Naima, Samiha, Amina, Salwa, Nawal, Aziza, Tahani, Noha, Fayza, Sharifa, Amira, Nahed, Hoda, Fatma, Soad. These are some of the characters Hosni embodied across a career that began in 1959, peaked in the 1960s and 1970s, and slowly narrowed through the 1980s and early 1990s.
Act I: Enchantment
‘What was bothering you Nahed?’
‘The image’…’the image bothered me’
‘Have you seen this image before?’
‘Ive seen it before’…’it was in a magazine’
In Act I, Stephan draws from Hosni’s early career, when she came to represent The Perfect Woman: youthful, modern but socially acceptable, playful but respectable. This was also the period when her alleged relationship with Abdel Halim Hafez became public obsession – a narrative endlessly rehearsed, never resolved. Were they married? Were they not?
Act II: Exposure
‘She looks a bit like me’
Act II turns to Hosni’s middle years. Roles where her body became central; not just passive, but active and expressive. Hosni’s image became more exposed, more negotiated, more vulnerable to projection, as the industry itself began to shift.
Act III: Exhaustion
‘Imagination is always more beautiful than reality’
By Act III, Stephan focuses on Hosni’s later roles: psychologically complex women, aging women, sick women. Bodies marked by exhaustion and decline. In several films, these characters die; in others, they simply move toward an inevitable doom.
‘There’s no absolute truth’
The epilogue returns us to Hosni remembering. Across these scenes, it is as if she’s addressing the closest version of herself that the audience can assemble from decades of images.
‘We’re all the children of Naima The Dancer
Children left behind a world that’s moving ahead
And every time we try to stand up
We fall back
Under the weight of our burden’
Both Prospero and Soad were embedded in worlds of spectacle. But where Prospero orchestrates illusion – manipulating what others see and feel – Hosni was the image being staged: the Cinderella of the screen, the playful modern girl, the national sweetheart, and, later, the melancholic, tragic woman.
‘As dreams are made on, and our little life
Is rounded with a sleep’
Unlike Prospero, Hosni did not have the luxury of dissolving the spectacle and stepping away; her image continues – spliced, looped, debated – long after the body is gone.
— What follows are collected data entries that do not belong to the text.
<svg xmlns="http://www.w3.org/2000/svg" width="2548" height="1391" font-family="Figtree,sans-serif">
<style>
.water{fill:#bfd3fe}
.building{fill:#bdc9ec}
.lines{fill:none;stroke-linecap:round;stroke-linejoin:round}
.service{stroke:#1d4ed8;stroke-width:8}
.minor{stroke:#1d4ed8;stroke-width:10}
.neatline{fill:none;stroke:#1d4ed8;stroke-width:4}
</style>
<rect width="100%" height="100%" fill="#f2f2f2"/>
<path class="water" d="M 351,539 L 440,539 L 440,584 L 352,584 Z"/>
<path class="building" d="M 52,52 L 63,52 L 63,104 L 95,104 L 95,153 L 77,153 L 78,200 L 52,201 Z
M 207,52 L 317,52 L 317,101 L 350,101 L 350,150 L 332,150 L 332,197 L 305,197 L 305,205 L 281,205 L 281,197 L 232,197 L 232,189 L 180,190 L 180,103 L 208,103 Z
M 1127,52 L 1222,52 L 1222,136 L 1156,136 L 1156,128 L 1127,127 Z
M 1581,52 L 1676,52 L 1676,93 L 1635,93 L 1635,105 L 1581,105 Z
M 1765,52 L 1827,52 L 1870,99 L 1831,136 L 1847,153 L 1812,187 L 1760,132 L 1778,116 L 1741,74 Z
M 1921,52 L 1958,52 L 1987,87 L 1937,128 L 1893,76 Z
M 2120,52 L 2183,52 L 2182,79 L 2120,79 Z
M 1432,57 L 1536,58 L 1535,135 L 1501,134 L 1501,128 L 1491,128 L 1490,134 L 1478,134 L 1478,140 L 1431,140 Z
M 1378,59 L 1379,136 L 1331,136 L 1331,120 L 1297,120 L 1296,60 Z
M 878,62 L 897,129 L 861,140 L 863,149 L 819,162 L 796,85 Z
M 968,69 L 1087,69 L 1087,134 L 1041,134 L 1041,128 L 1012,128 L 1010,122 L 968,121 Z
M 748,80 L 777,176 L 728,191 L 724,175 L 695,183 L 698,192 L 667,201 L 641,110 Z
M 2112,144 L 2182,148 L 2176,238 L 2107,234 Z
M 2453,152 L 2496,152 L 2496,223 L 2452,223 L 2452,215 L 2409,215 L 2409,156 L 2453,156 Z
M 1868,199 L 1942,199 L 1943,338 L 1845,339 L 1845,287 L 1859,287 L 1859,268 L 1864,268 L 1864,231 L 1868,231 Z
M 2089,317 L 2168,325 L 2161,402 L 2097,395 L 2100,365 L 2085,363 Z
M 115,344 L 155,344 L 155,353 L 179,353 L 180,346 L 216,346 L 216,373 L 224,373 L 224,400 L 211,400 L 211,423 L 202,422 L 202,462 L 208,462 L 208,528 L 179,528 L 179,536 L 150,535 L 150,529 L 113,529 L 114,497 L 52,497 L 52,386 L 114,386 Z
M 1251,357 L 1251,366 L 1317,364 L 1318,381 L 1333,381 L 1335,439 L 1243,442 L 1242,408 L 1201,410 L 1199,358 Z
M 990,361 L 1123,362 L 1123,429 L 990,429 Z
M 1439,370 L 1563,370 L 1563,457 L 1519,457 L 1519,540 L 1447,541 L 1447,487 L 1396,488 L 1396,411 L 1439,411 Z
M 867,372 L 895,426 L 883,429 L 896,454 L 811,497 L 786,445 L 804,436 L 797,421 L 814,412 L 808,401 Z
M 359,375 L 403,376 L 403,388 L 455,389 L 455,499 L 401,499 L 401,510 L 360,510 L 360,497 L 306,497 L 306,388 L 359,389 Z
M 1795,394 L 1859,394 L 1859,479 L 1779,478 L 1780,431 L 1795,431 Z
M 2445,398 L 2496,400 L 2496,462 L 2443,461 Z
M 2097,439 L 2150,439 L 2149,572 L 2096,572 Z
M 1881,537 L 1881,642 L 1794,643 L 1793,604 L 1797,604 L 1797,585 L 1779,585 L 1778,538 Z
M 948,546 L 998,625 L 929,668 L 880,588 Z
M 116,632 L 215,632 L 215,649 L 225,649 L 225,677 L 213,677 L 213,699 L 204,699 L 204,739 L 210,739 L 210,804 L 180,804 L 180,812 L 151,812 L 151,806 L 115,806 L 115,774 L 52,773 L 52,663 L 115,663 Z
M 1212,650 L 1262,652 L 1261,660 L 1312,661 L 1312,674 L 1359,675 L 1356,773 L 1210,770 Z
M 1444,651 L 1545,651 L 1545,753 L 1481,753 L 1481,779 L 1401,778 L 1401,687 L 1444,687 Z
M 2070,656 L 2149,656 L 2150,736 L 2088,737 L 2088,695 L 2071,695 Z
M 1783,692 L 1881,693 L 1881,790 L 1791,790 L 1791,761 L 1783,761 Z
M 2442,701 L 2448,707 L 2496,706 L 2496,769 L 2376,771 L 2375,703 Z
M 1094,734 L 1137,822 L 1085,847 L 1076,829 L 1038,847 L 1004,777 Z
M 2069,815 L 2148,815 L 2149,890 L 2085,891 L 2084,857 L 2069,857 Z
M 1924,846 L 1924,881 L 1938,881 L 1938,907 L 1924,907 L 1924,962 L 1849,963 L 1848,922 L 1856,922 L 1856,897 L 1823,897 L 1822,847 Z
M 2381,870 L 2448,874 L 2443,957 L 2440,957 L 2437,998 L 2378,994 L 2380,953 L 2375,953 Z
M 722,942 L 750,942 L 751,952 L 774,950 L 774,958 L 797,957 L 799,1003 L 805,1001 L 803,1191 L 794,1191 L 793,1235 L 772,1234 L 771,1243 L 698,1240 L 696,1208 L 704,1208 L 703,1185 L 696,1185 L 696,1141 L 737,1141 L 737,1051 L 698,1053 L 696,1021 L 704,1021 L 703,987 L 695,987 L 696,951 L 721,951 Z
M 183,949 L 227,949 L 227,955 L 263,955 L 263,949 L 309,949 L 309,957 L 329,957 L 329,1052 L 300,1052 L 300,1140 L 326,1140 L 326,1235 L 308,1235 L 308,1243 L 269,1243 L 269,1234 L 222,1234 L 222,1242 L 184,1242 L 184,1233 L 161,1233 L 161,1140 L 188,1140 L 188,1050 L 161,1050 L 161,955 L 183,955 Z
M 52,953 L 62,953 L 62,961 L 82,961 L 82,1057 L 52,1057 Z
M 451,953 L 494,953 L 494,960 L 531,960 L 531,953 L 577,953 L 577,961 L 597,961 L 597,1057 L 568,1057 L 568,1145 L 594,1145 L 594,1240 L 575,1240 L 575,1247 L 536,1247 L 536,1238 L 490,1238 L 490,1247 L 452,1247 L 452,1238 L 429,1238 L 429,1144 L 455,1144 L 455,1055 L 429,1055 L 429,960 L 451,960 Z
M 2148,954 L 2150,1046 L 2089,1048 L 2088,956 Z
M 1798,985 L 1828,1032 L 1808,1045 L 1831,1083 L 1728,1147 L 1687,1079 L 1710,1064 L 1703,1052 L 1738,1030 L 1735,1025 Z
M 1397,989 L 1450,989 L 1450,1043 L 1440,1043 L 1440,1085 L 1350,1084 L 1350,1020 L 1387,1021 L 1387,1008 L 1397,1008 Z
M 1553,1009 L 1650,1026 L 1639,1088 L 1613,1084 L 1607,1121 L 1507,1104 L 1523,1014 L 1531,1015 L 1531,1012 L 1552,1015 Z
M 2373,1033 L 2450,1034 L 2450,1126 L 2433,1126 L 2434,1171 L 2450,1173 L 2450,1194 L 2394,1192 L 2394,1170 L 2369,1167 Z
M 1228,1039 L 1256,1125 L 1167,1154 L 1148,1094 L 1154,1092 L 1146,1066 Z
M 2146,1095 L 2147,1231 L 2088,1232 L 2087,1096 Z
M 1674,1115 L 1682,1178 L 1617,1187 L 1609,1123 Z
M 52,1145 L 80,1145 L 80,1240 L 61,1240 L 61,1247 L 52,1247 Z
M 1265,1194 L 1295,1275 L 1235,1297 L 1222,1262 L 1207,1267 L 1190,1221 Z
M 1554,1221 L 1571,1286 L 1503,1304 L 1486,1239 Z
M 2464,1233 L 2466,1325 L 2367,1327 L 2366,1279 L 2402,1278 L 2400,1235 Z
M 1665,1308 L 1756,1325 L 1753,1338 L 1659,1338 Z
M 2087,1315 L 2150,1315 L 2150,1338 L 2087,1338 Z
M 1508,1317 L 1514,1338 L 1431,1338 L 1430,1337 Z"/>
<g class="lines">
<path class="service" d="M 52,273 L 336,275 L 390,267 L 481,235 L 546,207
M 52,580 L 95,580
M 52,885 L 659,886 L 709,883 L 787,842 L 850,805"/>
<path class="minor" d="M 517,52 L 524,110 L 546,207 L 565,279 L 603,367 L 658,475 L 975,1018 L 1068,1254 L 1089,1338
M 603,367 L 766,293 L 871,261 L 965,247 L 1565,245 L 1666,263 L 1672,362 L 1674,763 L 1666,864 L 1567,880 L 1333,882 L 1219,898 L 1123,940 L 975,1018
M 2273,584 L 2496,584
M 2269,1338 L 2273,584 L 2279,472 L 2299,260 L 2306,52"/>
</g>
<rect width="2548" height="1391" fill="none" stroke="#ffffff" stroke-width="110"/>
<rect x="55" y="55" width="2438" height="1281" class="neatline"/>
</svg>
Entirely archival and devoid of voiceover, explanation, or “true story” resolution, The Three Disappearances of Soad Hosni refuses to solve its subject. Stephan does not recover Soad Hosni — she releases her from biography. What remains is stardom not as permanence, but as repetition: an image replayed until it begins to slip. Twenty-five years on, Hosni’s image circulates in fragments: cropped dance scenes on TikTok, stills detached from their films, montages soundtracked by melancholy pop. Her work is no longer encountered through cinema halls or even complete films, but through loops and edits that privilege affect over context. Stephan’s film, built from similar fragments, suddenly feels less archival than anticipatory, predicting this mode of viewing long before it became dominant.